Sosok Oslan Husein, Penyanyi Pertama Lagu “Lebaran” Termashyur Itu
Karya-karya populer memiliki caranya sendiri untuk bisa menjadi legendaris. Dalam konteks lagu, dapat melalui berbagai rekaman cover version, terus dimainkan di panggung-panggung perhelatan musik, diputar oleh alat-alat transportasi dan ruang-ruang seperti supermarket dan pertokoan, radio, hingga acara televisi. Apalagi di Indonesia, terutama era sebelum ada hingga masa-masa pertama internet dipasang, ketika tak semudah itu untuk mendapat pengetahuan akan katalog lama dari musik negeri sendiri.
Seperti lagu “Lebaran” karya cipta M. Jusuf yang selalu terdengar setiap menjelang lebaran. Lagu yang begitu terkenal, meskipun hari ini versi rekaman aslinya tak sepopuler itu, termasuk nama penyanyi pertamanya: Oslan Husein. Untuk memudahkan lagu yang saya maksud, berikut saya lampirkan cuplikan liriknya, mungkin langsung terbit notasinya pada ingatan Anda.
Selamat hari lebaran / Minal ‘aidin wal faizin / Mari bersalam-salaman / Saling memaaf-maafkan / Ikhlaskanlah dirimu / Sucikanlah hatimu / Sebulan berpuasa / Jalankan perintah agama
Oslan Husein dikenal luas pada 1950 dan 1960an, melalui musik dan film, tapi tak terasa “anginnya” bagi saya, generasi berikutnya, yang tidak menemukan rekaman-rekaman albumnya di toko kaset.
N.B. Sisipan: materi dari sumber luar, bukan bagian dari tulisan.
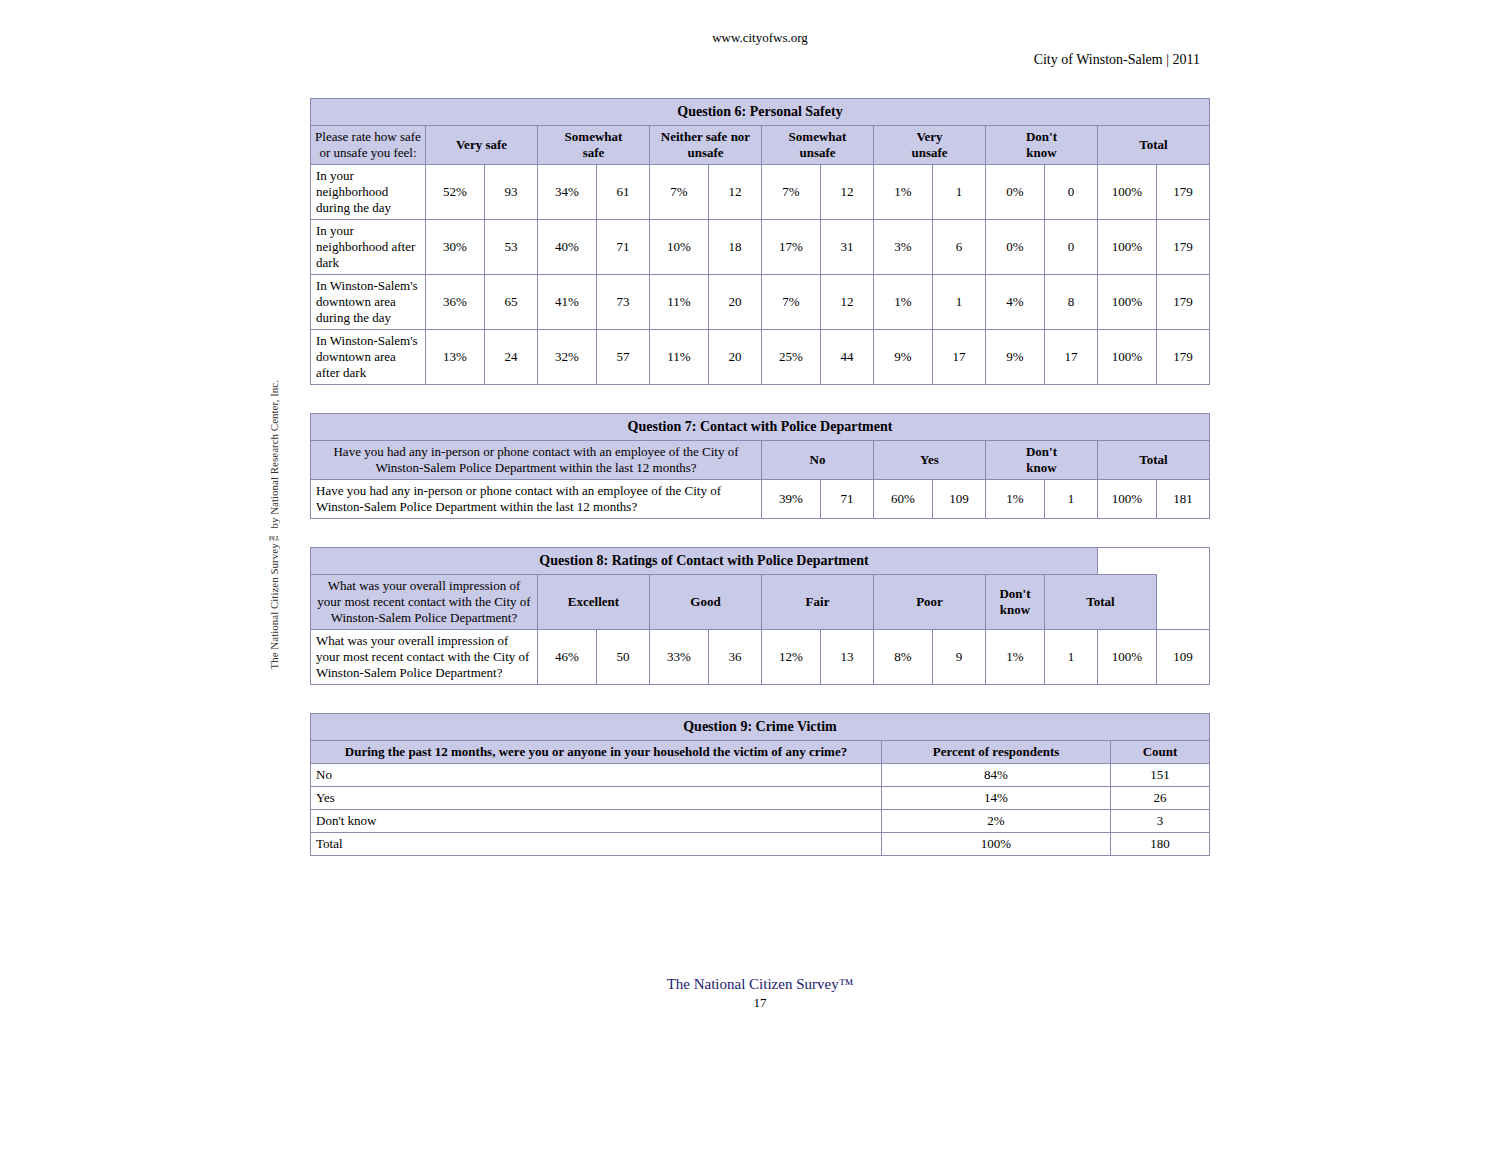www.cityofws.org
City of Winston-Salem | 2011
The National Citizen Survey™ by National Research Center, Inc.
| Question 6: Personal Safety |
| --- |
| Please rate how safe or unsafe you feel: | Very safe | Somewhat safe | Neither safe nor unsafe | Somewhat unsafe | Very unsafe | Don't know | Total |
| In your neighborhood during the day | 52% | 93 | 34% | 61 | 7% | 12 | 7% | 12 | 1% | 1 | 0% | 0 | 100% | 179 |
| In your neighborhood after dark | 30% | 53 | 40% | 71 | 10% | 18 | 17% | 31 | 3% | 6 | 0% | 0 | 100% | 179 |
| In Winston-Salem's downtown area during the day | 36% | 65 | 41% | 73 | 11% | 20 | 7% | 12 | 1% | 1 | 4% | 8 | 100% | 179 |
| In Winston-Salem's downtown area after dark | 13% | 24 | 32% | 57 | 11% | 20 | 25% | 44 | 9% | 17 | 9% | 17 | 100% | 179 |
| Question 7: Contact with Police Department |
| --- |
| Have you had any in-person or phone contact with an employee of the City of Winston-Salem Police Department within the last 12 months? | No | Yes | Don't know | Total |
| Have you had any in-person or phone contact with an employee of the City of Winston-Salem Police Department within the last 12 months? | 39% | 71 | 60% | 109 | 1% | 1 | 100% | 181 |
| Question 8: Ratings of Contact with Police Department |
| --- |
| What was your overall impression of your most recent contact with the City of Winston-Salem Police Department? | Excellent | Good | Fair | Poor | Don't know | Total |
| What was your overall impression of your most recent contact with the City of Winston-Salem Police Department? | 46% | 50 | 33% | 36 | 12% | 13 | 8% | 9 | 1% | 1 | 100% | 109 |
| Question 9: Crime Victim |
| --- |
| During the past 12 months, were you or anyone in your household the victim of any crime? | Percent of respondents | Count |
| No | 84% | 151 |
| Yes | 14% | 26 |
| Don't know | 2% | 3 |
| Total | 100% | 180 |
The National Citizen Survey™
17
Pengetahuan dan ketertarikan saya pada Oslan Husein datang di kemudian hari dari seorang yang kerap dijuluki teman-teman sebagai “kamus musik berjalan”: David Tarigan.
Pada awal 2000an, David bekerja dan bertanggungjawab pada section musik toko buku Aksara di Jakarta. Rak di sana dipenuhi Compact Disc, banyak di antaranya berupa rilisan yang tidak umum ditemukan pada toko-toko musik lainnya, menarik hati dan membuat anak-anak muda ngiler melihatnya.
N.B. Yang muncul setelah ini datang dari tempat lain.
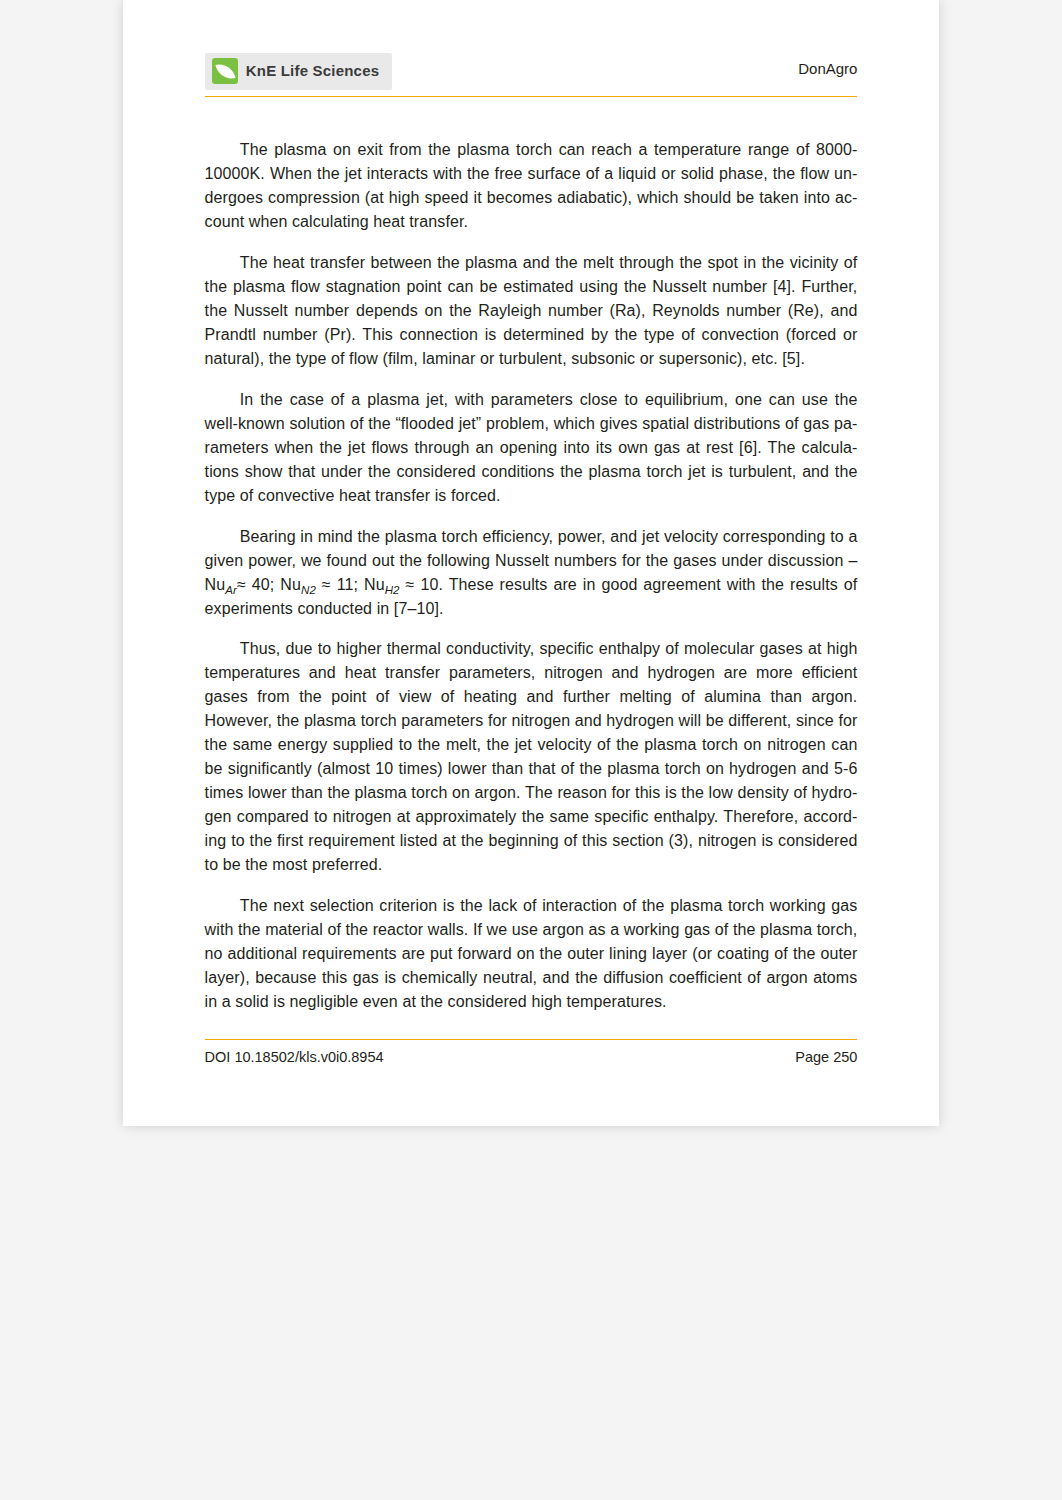KnE Life Sciences
DonAgro
The plasma on exit from the plasma torch can reach a temperature range of 8000-10000K. When the jet interacts with the free surface of a liquid or solid phase, the flow undergoes compression (at high speed it becomes adiabatic), which should be taken into account when calculating heat transfer.
The heat transfer between the plasma and the melt through the spot in the vicinity of the plasma flow stagnation point can be estimated using the Nusselt number [4]. Further, the Nusselt number depends on the Rayleigh number (Ra), Reynolds number (Re), and Prandtl number (Pr). This connection is determined by the type of convection (forced or natural), the type of flow (film, laminar or turbulent, subsonic or supersonic), etc. [5].
In the case of a plasma jet, with parameters close to equilibrium, one can use the well-known solution of the “flooded jet” problem, which gives spatial distributions of gas parameters when the jet flows through an opening into its own gas at rest [6]. The calculations show that under the considered conditions the plasma torch jet is turbulent, and the type of convective heat transfer is forced.
Bearing in mind the plasma torch efficiency, power, and jet velocity corresponding to a given power, we found out the following Nusselt numbers for the gases under discussion – NuAr≈ 40; NuN2 ≈ 11; NuH2 ≈ 10. These results are in good agreement with the results of experiments conducted in [7–10].
Thus, due to higher thermal conductivity, specific enthalpy of molecular gases at high temperatures and heat transfer parameters, nitrogen and hydrogen are more efficient gases from the point of view of heating and further melting of alumina than argon. However, the plasma torch parameters for nitrogen and hydrogen will be different, since for the same energy supplied to the melt, the jet velocity of the plasma torch on nitrogen can be significantly (almost 10 times) lower than that of the plasma torch on hydrogen and 5-6 times lower than the plasma torch on argon. The reason for this is the low density of hydrogen compared to nitrogen at approximately the same specific enthalpy. Therefore, according to the first requirement listed at the beginning of this section (3), nitrogen is considered to be the most preferred.
The next selection criterion is the lack of interaction of the plasma torch working gas with the material of the reactor walls. If we use argon as a working gas of the plasma torch, no additional requirements are put forward on the outer lining layer (or coating of the outer layer), because this gas is chemically neutral, and the diffusion coefficient of argon atoms in a solid is negligible even at the considered high temperatures.
DOI 10.18502/kls.v0i0.8954 Page 250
Tapi ada hobi tambahan David Tarigan pada ruang-ruang kosong di atas rak itu: menaruh dan mengganti-ganti piringan hitam Indonesia koleksi pribadinya. Sampul-sampul piringan hitam yang membelalak mata; datang dari masa lalu untuk menjadi pengalaman visual baru!
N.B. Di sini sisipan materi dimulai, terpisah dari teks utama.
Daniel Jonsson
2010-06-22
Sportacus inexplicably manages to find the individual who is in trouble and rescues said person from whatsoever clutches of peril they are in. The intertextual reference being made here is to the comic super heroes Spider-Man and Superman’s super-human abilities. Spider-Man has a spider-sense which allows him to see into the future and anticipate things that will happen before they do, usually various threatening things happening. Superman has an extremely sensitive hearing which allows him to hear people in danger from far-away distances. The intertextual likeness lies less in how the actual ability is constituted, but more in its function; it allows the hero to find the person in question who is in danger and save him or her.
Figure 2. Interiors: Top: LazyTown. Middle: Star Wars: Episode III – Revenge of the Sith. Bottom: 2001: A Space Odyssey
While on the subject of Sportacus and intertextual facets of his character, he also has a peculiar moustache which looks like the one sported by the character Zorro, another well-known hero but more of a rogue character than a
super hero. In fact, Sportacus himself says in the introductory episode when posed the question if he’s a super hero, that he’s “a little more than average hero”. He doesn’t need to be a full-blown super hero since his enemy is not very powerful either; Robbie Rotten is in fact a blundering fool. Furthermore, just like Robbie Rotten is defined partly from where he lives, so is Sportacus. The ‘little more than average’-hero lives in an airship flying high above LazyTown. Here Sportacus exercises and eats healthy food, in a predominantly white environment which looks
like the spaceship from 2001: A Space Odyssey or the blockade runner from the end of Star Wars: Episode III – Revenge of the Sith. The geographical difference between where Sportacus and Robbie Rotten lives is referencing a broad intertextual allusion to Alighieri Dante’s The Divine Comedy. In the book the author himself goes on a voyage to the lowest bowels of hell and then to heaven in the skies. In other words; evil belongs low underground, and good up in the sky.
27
Saya bahkan sampai meminta David untuk sudi meminjamkan beberapa koleksinya untuk kebutuhan pemotretan sebagi pendukung tulisan saya membahas sampul-sampul album Indonesia lama untuk sebuah majalah. Hari itu, pada paruh pertama 2000an, melihat sampul album Cruel Side of the Suez War, rilisan 1974 dari kelompok musik AKA, misalnya, adalah sensasi luar biasa bagi saya.
Dari David juga saya mengenal sampul album berwarna kuning dengan wajah pria kumisan tersenyum berseri dan tangannya memberi kode lambang “ok” (jari telunjuk dan jempol membentuk semacam lingkaran) beserta ejaan dan tipografi nama penyanyi yang sangat khas dari desain masa lalu: Hanja Ada Satu….. Oslan Husein.
Ketika mendengar musiknya, minat itu sudah tumpah dan ingin mendekapnya, menyimpannya sebagai musik kesukaan. Musik mambo-cha-cha dari suasana tropis Amerika Latin bertemu vokal Oslan yang merdu sekaligus berlogat jenaka, dengan lagu pertama di piringan hitam itu berjudul “Es Mambo”—sesuatu yang mengagetkan bagi saya!
Di era yang jauh dari mengenal rekaman Oslan Husein, pada sekitar akhir 1990an-awal 2000an, saya pernah spontan mengarang dan menyanyikan lagu berjudul “Es Mambo Kacang Ijo”, hanya untuk iseng-iseng bernyanyi bersama teman-teman di kendaraan pada sebuah perjalanan malam hari. Tidak pernah terpikir bahwa pernah ada lagu berjudul dan bertema serupa pada album rekaman di Indonesia era 1960an. Penemuan rekaman “Es Mambo’ dari Oslan Husein, beserta “tema-tema bebas” pada lirik lagu-lagu Indonesia dari masa lalu, sepertinya telah menginspirasi saya untuk cuek merekam lagu bertema jajanan “Es Mambo Kacang Ijo”, termuat dalam album Operasi Kecil, dirilis pada 2017.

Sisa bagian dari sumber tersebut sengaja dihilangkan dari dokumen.